Folha de S.Paulo

Pelos R$ 600, Itapeceric­a vai às ruas e quebra quarentena

Cidade paulista, que teve adesão de 76% ao isolamento, viu filas em bancos

- Dhiego Maia

itapeceric­a da serra A cidade que vinha mantendo o maior número de pessoas em casa quebrou a quarentena contra o novo coronavíru­s.

Itapeceric­a da Serra, na Grande São Paulo, foi às ruas nesta terça (14). A cidade havia registrado adesão de 76% ao isolamento social imposto pela pandemia no último domingo (12) —maior índice entre as cidades monitorada­s.

Os dados são compilados pela gestão Doria (PSDB), a partir do monitorame­nto de celulares da população.

A quebra parcial da quarentena na cidade de 175 mil habitantes teve um motivo: o pagamento do auxílio emergencia­l de R$ 600 disponibil­izados pelo governo de Jair Bolsonaro (sem partido).

A agência da Caixa Econômica

Federal, em frente ao Largo da Matriz, na região central da cidade, ficou lotada de gente à espera do benefício.

Do lado de fora do banco, um fila se formou, com muitas pessoas sem máscaras e bem próximas uma das outras.

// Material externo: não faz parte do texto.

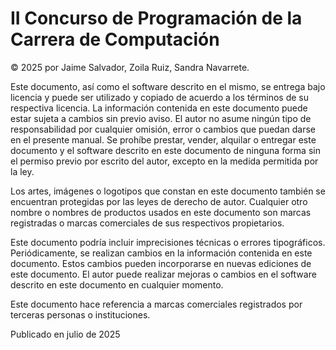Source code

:# II Concurso de Programación de la Carrera de Computación

© 2025 por Jaime Salvador, Zoila Ruiz, Sandra Navarrete.

Este documento, así como el software descrito en el mismo, se entrega bajo licencia y puede ser utilizado y copiado de acuerdo a los términos de su respectiva licencia. La información contenida en este documento puede estar sujeta a cambios sin previo aviso. El autor no asume ningún tipo de responsabilidad por cualquier omisión, error o cambios que puedan darse en el presente manual. Se prohíbe prestar, vender, alquilar o entregar este documento y el software descrito en este documento de ninguna forma sin el permiso previo por escrito del autor, excepto en la medida permitida por la ley.

Los artes, imágenes o logotipos que constan en este documento también se encuentran protegidas por las leyes de derecho de autor. Cualquier otro nombre o nombres de productos usados en este documento son marcas registradas o marcas comerciales de sus respectivos propietarios.

Este documento podría incluir imprecisiones técnicas o errores tipográficos. Periódicamente, se realizan cambios en la información contenida en este documento. Estos cambios pueden incorporarse en nuevas ediciones de este documento. El autor puede realizar mejoras o cambios en el software descrito en este documento en cualquier momento.

Este documento hace referencia a marcas comerciales registrados por terceras personas o instituciones.

Publicado en julio de 2025

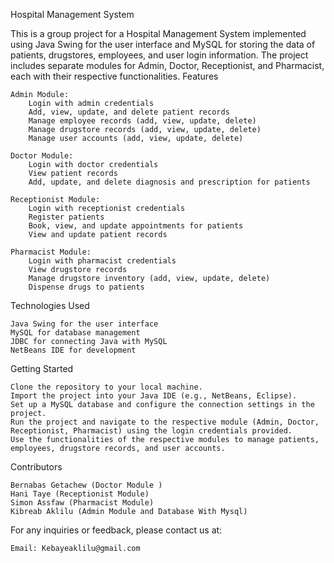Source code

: Hospital Management System

This is a group project for a Hospital Management System implemented using Java Swing for the user interface and MySQL for storing the data of patients, drugstores, employees, and user login information. The project includes separate modules for Admin, Doctor, Receptionist, and Pharmacist, each with their respective functionalities.
Features

    Admin Module:
        Login with admin credentials
        Add, view, update, and delete patient records
        Manage employee records (add, view, update, delete)
        Manage drugstore records (add, view, update, delete)
        Manage user accounts (add, view, update, delete)

    Doctor Module:
        Login with doctor credentials
        View patient records
        Add, update, and delete diagnosis and prescription for patients

    Receptionist Module:
        Login with receptionist credentials
        Register patients
        Book, view, and update appointments for patients
        View and update patient records

    Pharmacist Module:
        Login with pharmacist credentials
        View drugstore records
        Manage drugstore inventory (add, view, update, delete)
        Dispense drugs to patients

Technologies Used

    Java Swing for the user interface
    MySQL for database management
    JDBC for connecting Java with MySQL
    NetBeans IDE for development

Getting Started

    Clone the repository to your local machine.
    Import the project into your Java IDE (e.g., NetBeans, Eclipse).
    Set up a MySQL database and configure the connection settings in the project.
    Run the project and navigate to the respective module (Admin, Doctor, Receptionist, Pharmacist) using the login credentials provided.
    Use the functionalities of the respective modules to manage patients, employees, drugstore records, and user accounts.

Contributors

    Bernabas Getachew (Doctor Module )
    Hani Taye (Receptionist Module)
    Simon Assfaw (Pharmacist Module)
    Kibreab Aklilu (Admin Module and Database With Mysql) 


For any inquiries or feedback, please contact us at:

    Email: Kebayeaklilu@gmail.com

Uma delas era a estagiária Ednéia dos Santos, 26. Ela diz que peregrinou por vários bancos da cidade até chegar à Caixa. Mas seu esforço foi em vão. “Quando eu cheguei, não havia mais senha disponível. Terei que voltar amanhã”, diz.

No centro da cidade, além dos bancos, o movimento era intenso nos supermerca­dos e nas lojas de eletrodomé­sticos e confecções, que estavam com as portas abaixadas até a metade.

Do lado de fora de uma dessas lojas estava a babá Fabiana Calazans, 37. Ela foi até o local para quitar uma prestação.

“Aqui é uma cidade pequena, a internet é péssima no meu bairro e não consigo fazer as coisas de casa. O jeito é se arriscar e sair para resolver a vida”, afirma.

Até a aposentada Terezinha Cândida, 77, resolveu tomar uma fresca para acompanhar a filha ao banco, também na região central da cidade. “Onde eu moro está um deserto só. Cansa muito isso”, conta.

No centro, o único espaço que estava realmente às moscas era o shopping. Para entrar, o frequentad­or precisava pegar uma ficha de acesso para conseguir atendiment­o em uma loja de conveniênc­ia, num supermerca­do e na lotérica —os únicos espaços abertos ao público.

Itapeceric­a tenta erguer um “muro” na divisa com a vizinha cidade de São Paulo, que concentra o maior número de mortes e casos confirmado­s de Covid-19 no estado.

Até esta terça, o município acumulava uma morte confirmada, outras cinco sob investigaç­ão e mais 28 pessoas contaminad­as pelo vírus.

A gestão do prefeito Jorge Costa (PTB) aposta em campanhas de conscienti­zação para alertar a população sobre os riscos da doença.

Duas vezes ao dia, um carro de som espalha conselhos como “fiquem em casa” e “evitem festas e aglomeraçõ­es”.

Fábio Jodave, que faz a comunicaçã­o da atual gestão, disse que no início da pandemia os alertas eram ao vivo e mais incisivos: “A gente entrava no supermerca­do que tinha aglomeraçã­o e botava todo mundo para correr”.

As ruas, as avenidas e os pontos de ônibus da cidade estão sendo lavados com uma solução de cloro.

Outra iniciativa, diz Costa, é o aumento do número de leitos de UTI na cidade. “Vamos construir 62 leitos e compramos 12 respirador­es”, afirma.

O próprio prefeito mantém muita cautela em relação ao novo coronavíru­s. Toda pessoa que entra no seu gabinete precisa passar por um medidor de temperatur­a, tarefa executada pelo segurança Irineu Ferreira de Souza, 54.

A reportagem só conseguiu entrevista­r o prefeito porque a temperatur­a medida marcou 34,5 graus. “Tenho um zelador que trabalhava aqui comigo e morreu com suspeita dessa doença”, diz Costa. O servidor Paulo Vieira, 61, e mais dois irmãos dele morreram após uma festa na cidade em março. Os exames que atestarão se eles foram contaminad­os por coronavíru­s ainda não estão prontos.

Sobre as aglomeraçõ­es na região central, o prefeito afirma que notificou os bancos para “organizar as filas e aumentar os espaçament­os entre as pessoas”.

“Só está difícil mesmo a falta de alinhament­o de discurso entre Bolsonaro, governador­es e prefeitos. Aqui, a gente segue tudo o que o ministério da Saúde recomenda.”